---- Исходный фрагмент

Жиль Делёз (фр. Gilles Deleuze18 января 1925 годаПариж — 4 ноября 1995 годатам же) — французский философ, представитель континентальной философии, иногда относимый к постструктурализму. Философия Делёза стоит в стороне от основных философских направлений XX века, но занимает важное место в современных дебатах об обществе, политике, творчестве и субъективности.

В мире совершенно объективном, где рабочий трудится со своими товарищами, может появиться Начальник, Господин. Начальник—это тот, кто открывает возможный мир, где, например, рабочий больше бы не работал на своих руководителей. Но этот мир, так раскрытый, остается внешним, не менее внешним, нежели первый мир, в котором он был рожден. И таким образом, первый мир заключает в самом себе принцип своего отрицания, без отсылки к чему-либо внутреннему. Начальник—тот, кто предлагает дружбу: не любовь, но дружбу внутри коллектива.

Ради дружбы коллектив и реализует этот возможный внешний мир, раскрытый начальником. Ради технической дружбы, скажем так. Техника определяется как связь средств с целью. Но чем больше она утверждает себя, тем больше цель утверждает себя и лишь саму себя. И революционный дух предлагает нам такую цель, которая должна быть реализована силой и количеством коллег. Не надо поспешно восклицать, что здесь утверждается моральность, в которой цель оправдывает средства. Это было бы переносом духа внешнего на план внутренней жизни. Что потеряло смысл, так это само понятие средства. Революция — не то внутри нас, что мы должны совершить, она снаружи. И если мы совершаем ее внутри себя, то это лишь способ избежать совершения ее снаружи (1).

Это не мешает, однако, тому, что революционная дружба есть, в сущности, принесение самого себя в жертву. Но жертва не заключается во внутреннем преобразовании—такова возможная цена, которой придется оплатить смену внешних миров. Коллектив всегда бунтует против кого-то, против чего-то. Мы говорим о революции в действии. Таковы были бы грубые очертания ответа, если бы наша проблема заключалась в описании революционного сознания.

--------
---- Фрагменты данных

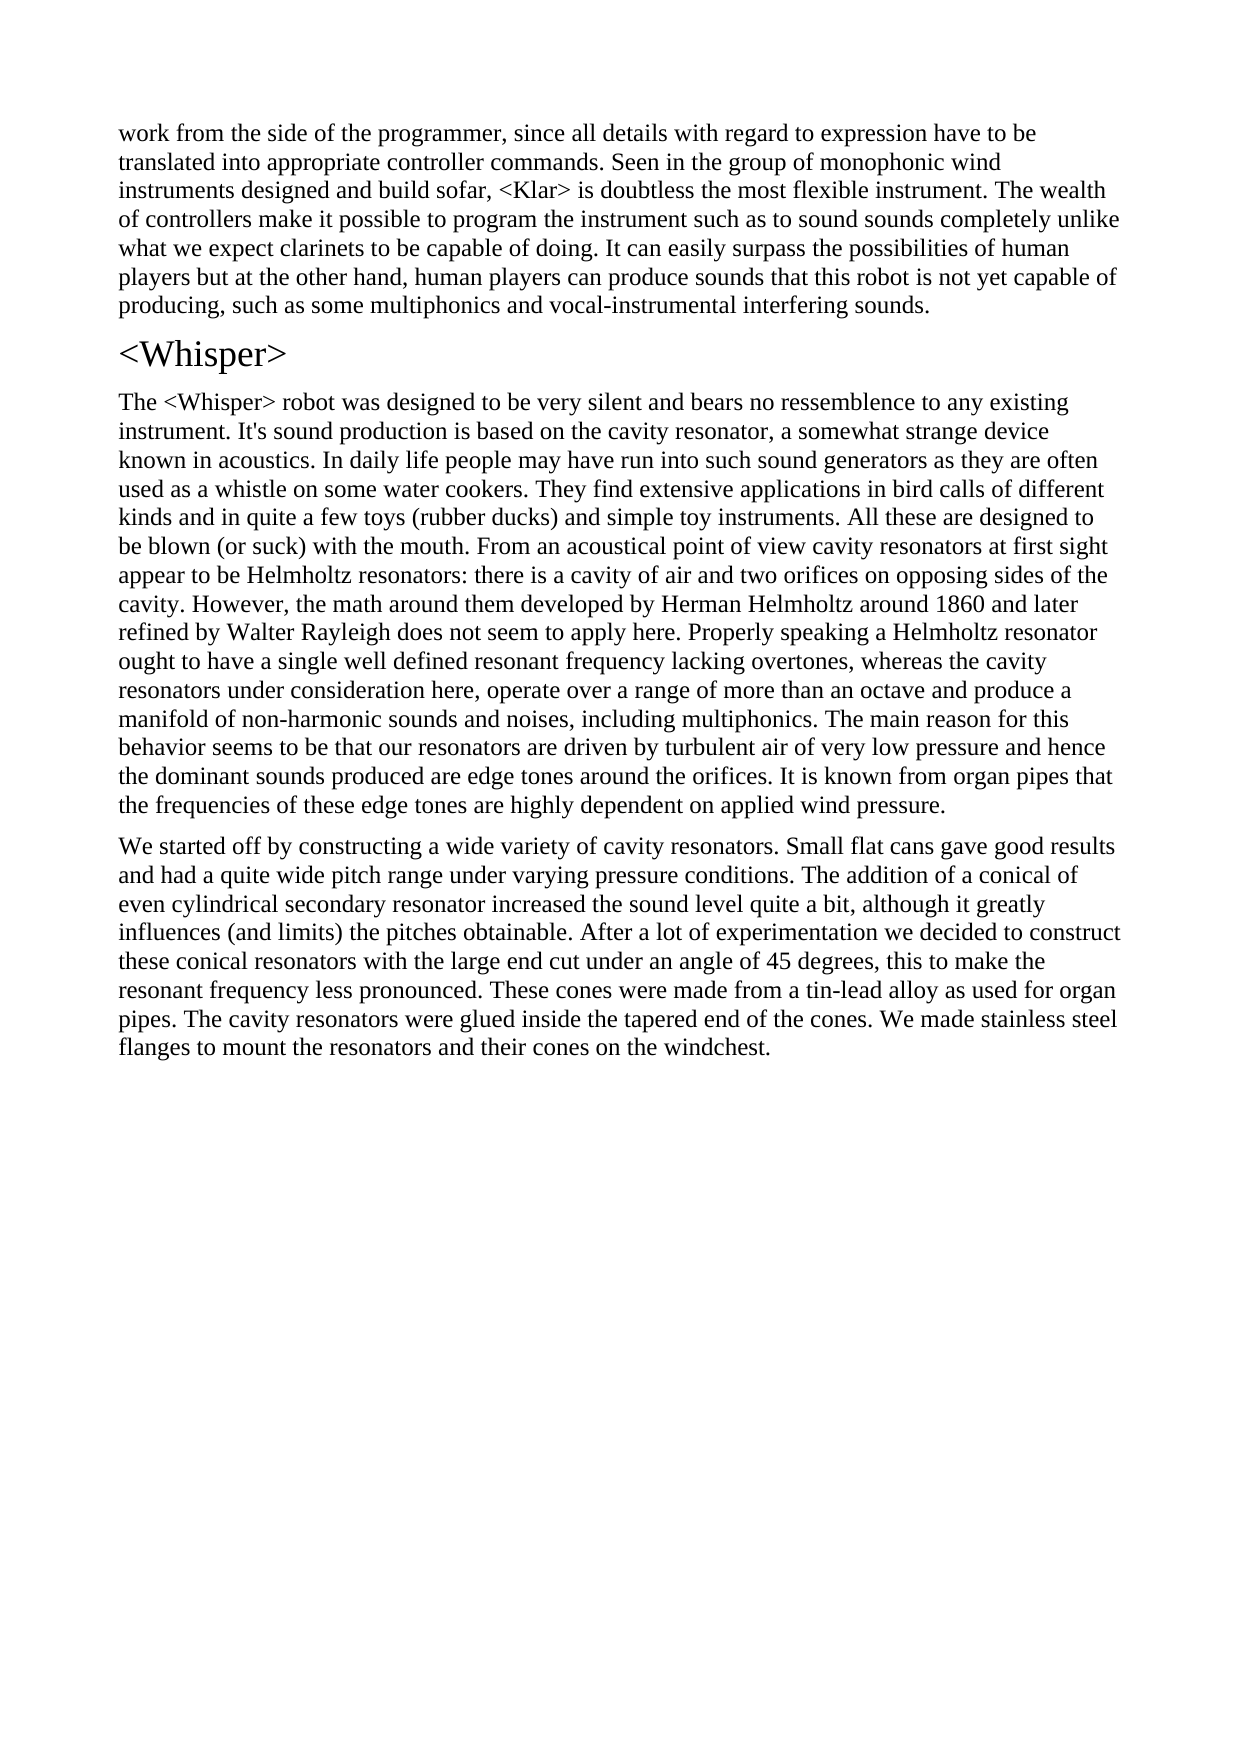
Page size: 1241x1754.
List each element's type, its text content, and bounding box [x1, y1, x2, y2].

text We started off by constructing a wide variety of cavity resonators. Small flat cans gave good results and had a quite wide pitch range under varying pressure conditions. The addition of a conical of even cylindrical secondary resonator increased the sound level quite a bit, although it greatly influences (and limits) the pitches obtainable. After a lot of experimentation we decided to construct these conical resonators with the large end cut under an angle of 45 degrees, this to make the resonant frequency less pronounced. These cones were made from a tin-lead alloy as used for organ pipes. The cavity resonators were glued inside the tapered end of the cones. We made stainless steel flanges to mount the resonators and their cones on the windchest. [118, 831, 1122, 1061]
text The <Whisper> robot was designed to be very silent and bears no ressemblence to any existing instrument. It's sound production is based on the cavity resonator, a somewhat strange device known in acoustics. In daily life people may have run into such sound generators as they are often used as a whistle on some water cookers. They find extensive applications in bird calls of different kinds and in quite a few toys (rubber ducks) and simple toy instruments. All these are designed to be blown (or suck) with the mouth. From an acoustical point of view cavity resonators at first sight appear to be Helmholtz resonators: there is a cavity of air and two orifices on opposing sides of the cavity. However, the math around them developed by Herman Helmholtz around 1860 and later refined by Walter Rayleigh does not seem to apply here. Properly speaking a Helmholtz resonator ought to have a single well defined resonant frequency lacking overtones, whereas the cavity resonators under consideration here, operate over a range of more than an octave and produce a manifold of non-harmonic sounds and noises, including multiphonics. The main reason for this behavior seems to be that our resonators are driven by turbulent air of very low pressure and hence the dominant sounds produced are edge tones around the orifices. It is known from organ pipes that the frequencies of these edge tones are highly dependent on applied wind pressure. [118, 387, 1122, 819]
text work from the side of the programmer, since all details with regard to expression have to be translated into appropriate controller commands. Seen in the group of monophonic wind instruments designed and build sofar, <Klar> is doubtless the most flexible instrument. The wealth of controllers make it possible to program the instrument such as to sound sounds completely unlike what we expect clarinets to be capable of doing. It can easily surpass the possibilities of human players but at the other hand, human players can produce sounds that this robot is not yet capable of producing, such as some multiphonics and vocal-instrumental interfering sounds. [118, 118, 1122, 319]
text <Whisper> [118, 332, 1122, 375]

--------
---- Фрагменты данных

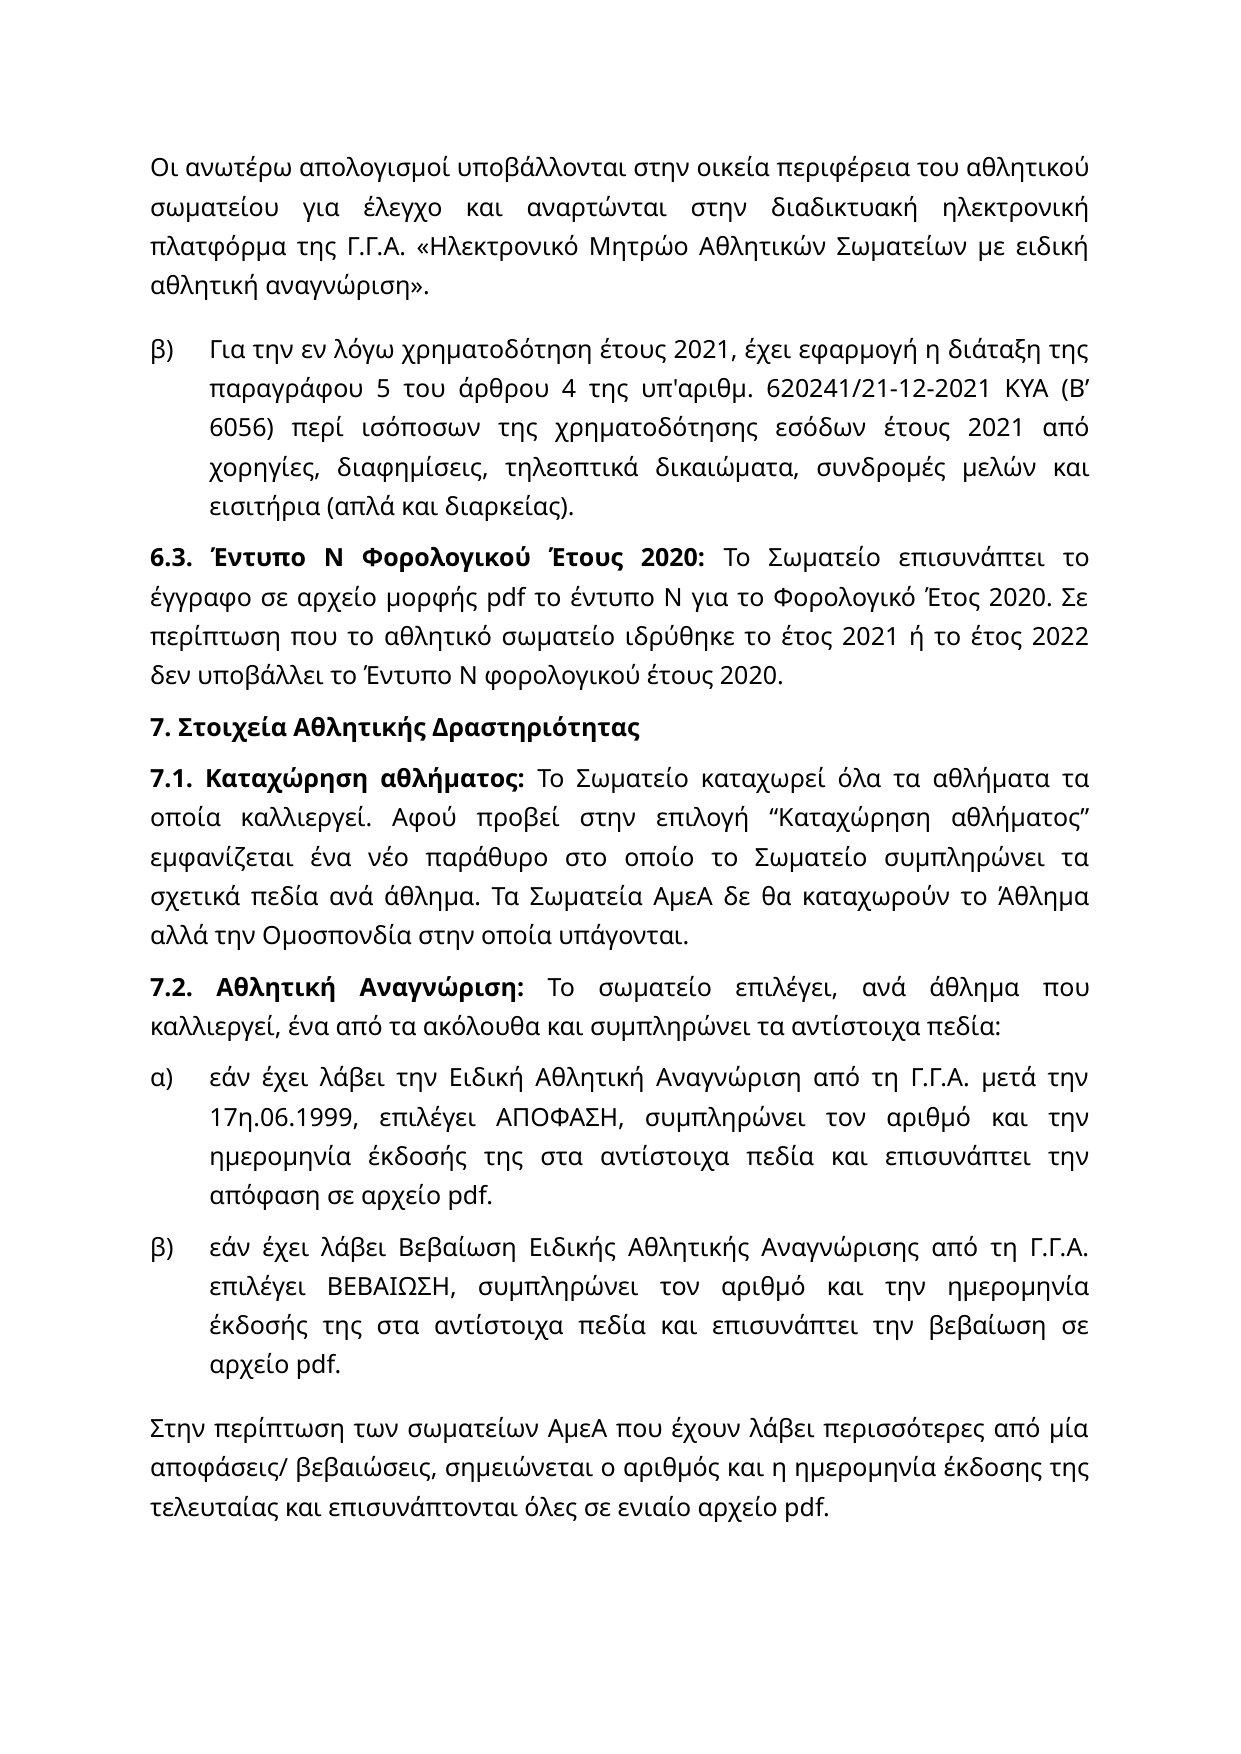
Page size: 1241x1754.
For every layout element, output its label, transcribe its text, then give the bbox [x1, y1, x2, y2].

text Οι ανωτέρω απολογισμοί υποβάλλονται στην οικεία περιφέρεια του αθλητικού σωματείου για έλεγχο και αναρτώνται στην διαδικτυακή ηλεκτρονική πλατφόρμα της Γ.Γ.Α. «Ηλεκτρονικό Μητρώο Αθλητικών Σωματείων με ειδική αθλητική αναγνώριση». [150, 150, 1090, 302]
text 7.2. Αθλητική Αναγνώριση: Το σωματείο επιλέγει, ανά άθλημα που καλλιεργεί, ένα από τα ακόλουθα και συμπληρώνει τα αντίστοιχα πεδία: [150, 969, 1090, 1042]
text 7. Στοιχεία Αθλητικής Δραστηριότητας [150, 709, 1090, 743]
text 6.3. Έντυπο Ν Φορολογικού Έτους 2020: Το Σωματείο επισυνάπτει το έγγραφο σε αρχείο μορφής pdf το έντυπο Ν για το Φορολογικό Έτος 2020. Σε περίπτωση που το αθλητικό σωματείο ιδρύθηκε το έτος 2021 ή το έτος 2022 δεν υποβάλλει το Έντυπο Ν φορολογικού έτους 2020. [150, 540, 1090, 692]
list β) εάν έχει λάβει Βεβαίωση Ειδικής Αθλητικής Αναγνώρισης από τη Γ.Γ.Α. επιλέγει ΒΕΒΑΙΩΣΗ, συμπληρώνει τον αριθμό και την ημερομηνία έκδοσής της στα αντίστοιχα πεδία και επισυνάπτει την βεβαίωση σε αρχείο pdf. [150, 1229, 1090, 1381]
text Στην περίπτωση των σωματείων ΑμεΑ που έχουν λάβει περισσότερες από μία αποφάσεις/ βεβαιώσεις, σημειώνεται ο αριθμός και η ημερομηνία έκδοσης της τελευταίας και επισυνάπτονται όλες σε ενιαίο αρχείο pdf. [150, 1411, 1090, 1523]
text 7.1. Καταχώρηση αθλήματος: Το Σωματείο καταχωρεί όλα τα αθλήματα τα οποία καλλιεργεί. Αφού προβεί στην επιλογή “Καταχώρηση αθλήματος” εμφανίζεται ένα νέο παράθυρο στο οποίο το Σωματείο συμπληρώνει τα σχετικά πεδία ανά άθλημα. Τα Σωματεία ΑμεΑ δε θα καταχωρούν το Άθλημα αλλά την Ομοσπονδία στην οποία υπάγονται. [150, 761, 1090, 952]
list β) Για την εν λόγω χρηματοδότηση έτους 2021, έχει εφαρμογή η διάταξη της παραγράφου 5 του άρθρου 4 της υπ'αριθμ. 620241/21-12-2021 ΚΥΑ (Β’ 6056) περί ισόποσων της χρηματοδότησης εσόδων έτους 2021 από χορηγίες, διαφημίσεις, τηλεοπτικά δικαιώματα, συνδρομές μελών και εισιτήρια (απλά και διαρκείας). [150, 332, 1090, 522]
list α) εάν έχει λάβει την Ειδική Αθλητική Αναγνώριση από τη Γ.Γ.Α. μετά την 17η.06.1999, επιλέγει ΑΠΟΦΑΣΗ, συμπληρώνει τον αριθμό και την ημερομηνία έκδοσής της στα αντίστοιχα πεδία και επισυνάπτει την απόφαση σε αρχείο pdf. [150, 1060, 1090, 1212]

--------
---- Фрагменты данных

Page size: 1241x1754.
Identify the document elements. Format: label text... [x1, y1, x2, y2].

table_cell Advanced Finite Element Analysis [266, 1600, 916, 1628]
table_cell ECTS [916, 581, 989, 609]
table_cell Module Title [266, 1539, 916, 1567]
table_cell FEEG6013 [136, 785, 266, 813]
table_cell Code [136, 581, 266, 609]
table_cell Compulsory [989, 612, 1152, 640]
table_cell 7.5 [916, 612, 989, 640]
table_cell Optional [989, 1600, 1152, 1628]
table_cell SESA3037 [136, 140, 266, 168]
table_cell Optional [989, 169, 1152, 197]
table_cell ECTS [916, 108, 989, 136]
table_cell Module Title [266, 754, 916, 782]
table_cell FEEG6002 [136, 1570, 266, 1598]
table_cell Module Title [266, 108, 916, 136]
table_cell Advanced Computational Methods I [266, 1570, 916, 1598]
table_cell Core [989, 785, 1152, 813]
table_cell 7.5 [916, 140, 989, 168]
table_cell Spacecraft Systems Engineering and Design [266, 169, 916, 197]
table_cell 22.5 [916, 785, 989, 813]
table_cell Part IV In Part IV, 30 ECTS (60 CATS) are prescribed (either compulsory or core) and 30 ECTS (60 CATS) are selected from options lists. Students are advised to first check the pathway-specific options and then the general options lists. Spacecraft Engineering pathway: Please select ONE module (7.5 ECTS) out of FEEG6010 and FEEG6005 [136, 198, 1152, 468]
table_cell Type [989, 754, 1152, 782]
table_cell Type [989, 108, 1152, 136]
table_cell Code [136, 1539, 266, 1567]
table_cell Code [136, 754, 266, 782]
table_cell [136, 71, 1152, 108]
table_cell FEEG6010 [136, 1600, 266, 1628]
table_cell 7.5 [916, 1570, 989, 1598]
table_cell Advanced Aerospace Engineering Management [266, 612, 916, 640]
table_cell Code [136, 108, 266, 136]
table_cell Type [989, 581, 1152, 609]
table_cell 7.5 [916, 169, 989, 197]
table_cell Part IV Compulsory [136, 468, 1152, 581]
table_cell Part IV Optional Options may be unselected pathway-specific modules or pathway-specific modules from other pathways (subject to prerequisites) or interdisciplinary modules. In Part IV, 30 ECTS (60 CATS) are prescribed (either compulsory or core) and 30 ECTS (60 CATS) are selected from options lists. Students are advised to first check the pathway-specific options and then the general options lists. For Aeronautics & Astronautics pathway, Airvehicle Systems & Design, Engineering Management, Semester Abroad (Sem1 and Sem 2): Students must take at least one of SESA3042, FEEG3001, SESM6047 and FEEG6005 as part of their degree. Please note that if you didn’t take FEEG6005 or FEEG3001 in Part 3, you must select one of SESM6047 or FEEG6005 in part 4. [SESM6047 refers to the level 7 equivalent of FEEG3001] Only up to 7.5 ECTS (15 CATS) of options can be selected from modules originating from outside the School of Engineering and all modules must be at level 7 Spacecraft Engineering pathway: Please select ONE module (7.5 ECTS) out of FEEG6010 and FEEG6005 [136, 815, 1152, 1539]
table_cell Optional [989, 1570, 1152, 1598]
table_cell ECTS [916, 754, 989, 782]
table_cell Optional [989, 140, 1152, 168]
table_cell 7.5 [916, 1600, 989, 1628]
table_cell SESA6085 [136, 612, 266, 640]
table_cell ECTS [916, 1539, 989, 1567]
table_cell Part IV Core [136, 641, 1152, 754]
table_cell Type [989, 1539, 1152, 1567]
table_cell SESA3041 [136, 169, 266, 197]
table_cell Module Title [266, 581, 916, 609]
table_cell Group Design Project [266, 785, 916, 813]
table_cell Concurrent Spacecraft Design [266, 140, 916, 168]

--------

Задание:
Напишите продолжение фрагмента о революционной дружбе, начиная сразу после его последнего предложения.

Ответ к заданию:
Но речь идет о другом. Внутренняя жизнь опустошается не только на революционном плане, но и на других планах, более индивидуальных, куда менее естественным образом открытых для внешнего. Почему внутренняя жизнь так редко может быть упомянута без притягивания больших мягких цветов, пускания слюны и урчания в животе, потных ладоней, слегка потрепанных «гусеничек»? Все эти образы уже поизносились. Короче говоря, мы поносим внутреннюю жизнь, мы описываем ее не иначе как через испарения пота. …напрасно мы, подобно Амьелю, подобно ребенку, целующему себя в плечо, нежили и лелеяли бы свое столь драгоценное для нас «я»; ведь всё в конечном счете пребывает вовне, всё, включая и нас самих, — мы находимся вовне, в мире, в окружении других (2).

Нет ли здесь для кого-нибудь какой-то новой веры? Ясно, что этот аспект внешнего уже есть отчасти в Евангелии. Достаточно подумать о чудесах. Или же: Не мир пришел Я принести, но меч … и кто не берет креста своего и следует за Мною, тот не достоин Меня. Сберегший душу свою потеряет ее; а потерявший душу свою ради Меня сбережет ее (Мф. 10:34–39).

Эти слова отсылают к миру внешнего. Иисус—это Начальник, открывающий нам некий внешний возможный мир и предлагающий нам некую дружбу. Его присутствие не столько раскрывается в интимности сердец, но возникает на большой дороге, при сходе с пути, на полях, как резкое откровение возможного мира. Человек не способен найти в своей интимности свою внутреннюю связь с Богом. Но  это опасные слова. Христос раскрывается во  внешнем мире, но внешний мир—это не мир общественный, исторический, локализованный, нет, это наша собственная внутренняя жизнь.

Парадокс Евангелия есть, абстрактно говоря, внешний характер внутренности. Актуальность Евангелия—благая весть в той же мере, что и дурная; и первое не существует иначе как через второе. Христианство привело к диссоциации Природы и Духа.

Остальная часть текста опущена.